[Collected data]
━━━━━━
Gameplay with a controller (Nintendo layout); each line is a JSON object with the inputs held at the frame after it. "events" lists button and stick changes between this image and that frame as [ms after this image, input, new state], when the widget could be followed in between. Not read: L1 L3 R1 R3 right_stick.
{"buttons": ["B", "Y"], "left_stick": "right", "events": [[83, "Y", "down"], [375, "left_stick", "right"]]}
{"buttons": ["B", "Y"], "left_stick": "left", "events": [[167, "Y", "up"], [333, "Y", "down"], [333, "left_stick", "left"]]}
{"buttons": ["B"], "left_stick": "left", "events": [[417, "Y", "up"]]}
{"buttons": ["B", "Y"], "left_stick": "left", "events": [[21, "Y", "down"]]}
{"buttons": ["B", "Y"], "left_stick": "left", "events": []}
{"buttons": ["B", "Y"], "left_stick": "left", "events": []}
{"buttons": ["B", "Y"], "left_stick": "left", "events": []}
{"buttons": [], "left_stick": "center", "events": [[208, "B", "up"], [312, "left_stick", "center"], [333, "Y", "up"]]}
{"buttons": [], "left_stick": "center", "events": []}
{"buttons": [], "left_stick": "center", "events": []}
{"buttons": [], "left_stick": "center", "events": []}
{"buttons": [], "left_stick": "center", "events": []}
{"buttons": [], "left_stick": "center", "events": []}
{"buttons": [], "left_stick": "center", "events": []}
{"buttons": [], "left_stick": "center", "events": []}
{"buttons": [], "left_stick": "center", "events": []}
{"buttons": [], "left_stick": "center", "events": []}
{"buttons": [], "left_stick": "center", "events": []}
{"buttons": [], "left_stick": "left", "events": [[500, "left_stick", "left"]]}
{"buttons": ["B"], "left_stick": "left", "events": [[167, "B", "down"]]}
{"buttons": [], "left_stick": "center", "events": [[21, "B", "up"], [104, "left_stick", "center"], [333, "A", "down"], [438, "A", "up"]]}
━━━━━━
ACTIVITY => A full, exact copy of the entries is the required answer.

SOLUTION FOR THIS TASK =>
Gameplay with a controller (Nintendo layout); each line is a JSON object with the inputs held at the frame after it. "events" lists button and stick changes between this image and that frame as [ms after this image, input, new state], when the widget could be followed in between. Not read: L1 L3 R1 R3 right_stick.
{"buttons": ["B", "Y"], "left_stick": "right", "events": [[83, "Y", "down"], [375, "left_stick", "right"]]}
{"buttons": ["B", "Y"], "left_stick": "left", "events": [[167, "Y", "up"], [333, "Y", "down"], [333, "left_stick", "left"]]}
{"buttons": ["B"], "left_stick": "left", "events": [[417, "Y", "up"]]}
{"buttons": ["B", "Y"], "left_stick": "left", "events": [[21, "Y", "down"]]}
{"buttons": ["B", "Y"], "left_stick": "left", "events": []}
{"buttons": ["B", "Y"], "left_stick": "left", "events": []}
{"buttons": ["B", "Y"], "left_stick": "left", "events": []}
{"buttons": [], "left_stick": "center", "events": [[208, "B", "up"], [312, "left_stick", "center"], [333, "Y", "up"]]}
{"buttons": [], "left_stick": "center", "events": []}
{"buttons": [], "left_stick": "center", "events": []}
{"buttons": [], "left_stick": "center", "events": []}
{"buttons": [], "left_stick": "center", "events": []}
{"buttons": [], "left_stick": "center", "events": []}
{"buttons": [], "left_stick": "center", "events": []}
{"buttons": [], "left_stick": "center", "events": []}
{"buttons": [], "left_stick": "center", "events": []}
{"buttons": [], "left_stick": "center", "events": []}
{"buttons": [], "left_stick": "center", "events": []}
{"buttons": [], "left_stick": "left", "events": [[500, "left_stick", "left"]]}
{"buttons": ["B"], "left_stick": "left", "events": [[167, "B", "down"]]}
{"buttons": [], "left_stick": "center", "events": [[21, "B", "up"], [104, "left_stick", "center"], [333, "A", "down"], [438, "A", "up"]]}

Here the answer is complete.